The Proving of Champions, Chapter 7
In which Fleta faces the tarasque in a storm, and Alexei burns through a few souls trying to catch up to her.
Alexei stood in the rain, mouth open, four hands cupped to collect rain. Bernia watched from a shelter of roots with broad leaves thrown over them. While she had expected the brute to tire of the rain after a few minutes and retreat to the shelter, he stood or sat or spun in the rain for over half an hour. Eventually, her eyelids could no longer resist the pull of gravity, and she plummeted into a deep sleep.
Sleep was still heavy in her eyes and thoughts when she heard a voice of thunder rebounding through the jungle—or was it two voices? It was much louder than she remembered from an emergency drill years ago. The sound also had a peculiar oscillated quality she hadn't remembered from the exercise.
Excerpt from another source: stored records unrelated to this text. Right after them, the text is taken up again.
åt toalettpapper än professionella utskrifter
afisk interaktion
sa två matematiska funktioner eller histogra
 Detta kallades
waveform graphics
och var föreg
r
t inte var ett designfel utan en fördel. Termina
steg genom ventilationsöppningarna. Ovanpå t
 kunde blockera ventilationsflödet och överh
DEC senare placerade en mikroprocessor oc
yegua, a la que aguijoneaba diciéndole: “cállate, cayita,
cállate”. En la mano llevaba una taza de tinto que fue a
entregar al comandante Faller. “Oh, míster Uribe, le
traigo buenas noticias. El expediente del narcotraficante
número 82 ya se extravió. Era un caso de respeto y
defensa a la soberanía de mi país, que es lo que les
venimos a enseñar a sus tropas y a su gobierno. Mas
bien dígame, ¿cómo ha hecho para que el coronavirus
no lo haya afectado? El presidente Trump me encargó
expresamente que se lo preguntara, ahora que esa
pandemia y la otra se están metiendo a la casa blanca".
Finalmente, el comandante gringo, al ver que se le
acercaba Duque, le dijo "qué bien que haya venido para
The drill was for soldiers only, held in secrecy a far distance from the town. It was Hereward's idea—in case anything unwanted came through the gate. At the time, it seemed absurd. The primary danger of the Jungle was giant beasts, but the opening of the arch from the jungle barely fit a large man.
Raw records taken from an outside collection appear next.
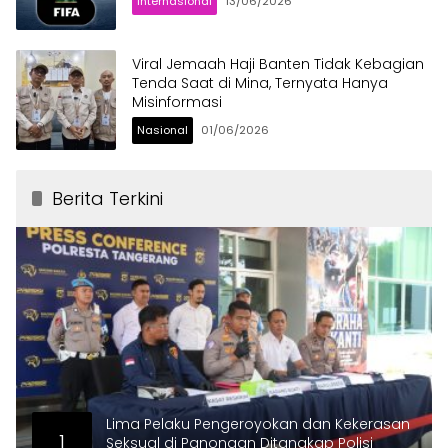
Internasional
13/06/2026
Viral Jemaah Haji Banten Tidak Kebagian
Tenda Saat di Mina, Ternyata Hanya
Misinformasi
Nasional
01/06/2026
Berita Terkini
Lima Pelaku Pengeroyokan dan Kekerasan
1
Seksual di Panongan Ditangkap Polisi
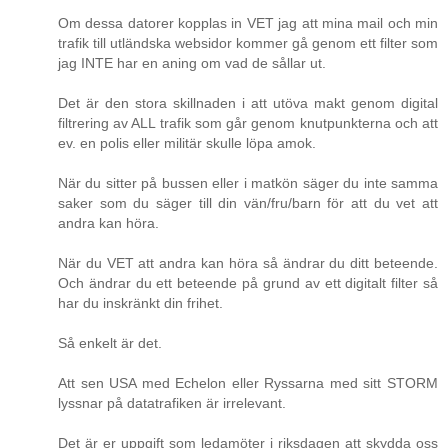
Om dessa datorer kopplas in VET jag att mina mail och min
trafik till utländska websidor kommer gå genom ett filter som
jag INTE har en aning om vad de sållar ut.
Det är den stora skillnaden i att utöva makt genom digital
filtrering av ALL trafik som går genom knutpunkterna och att
ev. en polis eller militär skulle löpa amok.
När du sitter på bussen eller i matkön säger du inte samma
saker som du säger till din vän/fru/barn för att du vet att
andra kan höra.
När du VET att andra kan höra så ändrar du ditt beteende.
Och ändrar du ett beteende på grund av ett digitalt filter så
har du inskränkt din frihet.
Så enkelt är det.
Att sen USA med Echelon eller Ryssarna med sitt STORM
lyssnar på datatrafiken är irrelevant.
Det är er uppgift som ledamöter i riksdagen att skydda oss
The echoing boom of Terrell's voice and the rising tide of startled and angry cries, whoops, and roars startled Bernia to her feet. She wobbled a bit. As she reached out to steady herself on a root, he sliced her palm on a thorn and cursed. Alexei stood alert and waiting.
"Is this the call of your Skald?" Alexei asked.
"Yes," Bernia croaked.
"Do we answer it?"
Bernia paused, forcing her thoughts into a sequence. "The High Skald asked Fleta to answer the call. She and Shaw will help him. If we abandon the gate, we may doom them all." Bernia slid back down, visiting and revisiting her logic.
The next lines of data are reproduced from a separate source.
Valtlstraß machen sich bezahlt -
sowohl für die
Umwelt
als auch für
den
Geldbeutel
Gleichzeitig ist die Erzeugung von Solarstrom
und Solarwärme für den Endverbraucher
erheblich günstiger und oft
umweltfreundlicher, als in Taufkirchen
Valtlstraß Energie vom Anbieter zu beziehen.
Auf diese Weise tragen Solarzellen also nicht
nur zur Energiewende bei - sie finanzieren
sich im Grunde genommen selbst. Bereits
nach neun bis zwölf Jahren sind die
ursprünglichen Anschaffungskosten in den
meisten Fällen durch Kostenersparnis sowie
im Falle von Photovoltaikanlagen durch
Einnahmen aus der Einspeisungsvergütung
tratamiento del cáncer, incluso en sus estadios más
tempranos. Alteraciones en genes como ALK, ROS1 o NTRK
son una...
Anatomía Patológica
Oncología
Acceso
Alexei continued to stand at attention. When his legs grew tired, he grew fresh ones and withdrew the old. He watched a river continue to rise in a channel of roots below them. For Bernia, time seemed to disappear in the near blackness, with the constant fall of rain and roar of waters. For Alexei, every drop of rain or surge of the waters was an alien sound. "I do not know anyone who has experienced rain," he murmured. "Only those who recall it." Bernia didn't try to puzzle out Alexei's words.
Then, the jungle shook, not with an earthquake but with a sound.
As the shaking subsided, Alexei said: "That could only be the tarasque. Fleta cannot defeat it."
"Why do you care?" Bernia asked.
"Once, I believed I fought to protect people," said Alexei. "I discovered that was a lie. I would like to believe it again."
Bernia hesitated. "Go. I've been on a few expeditions before, and I've never heard anything like that. I'll be fine. Nothing comes to the gate on a sunny day, so I doubt anything will be hunting here now."
Alexei grunted and tensed, and each of his eight new arms split into two, ending in a long, curved, saber-like claw. He gritted his teeth. Smaller spikes of bone erupted from his shoulders, backs, and arms. Then he ran and was gone.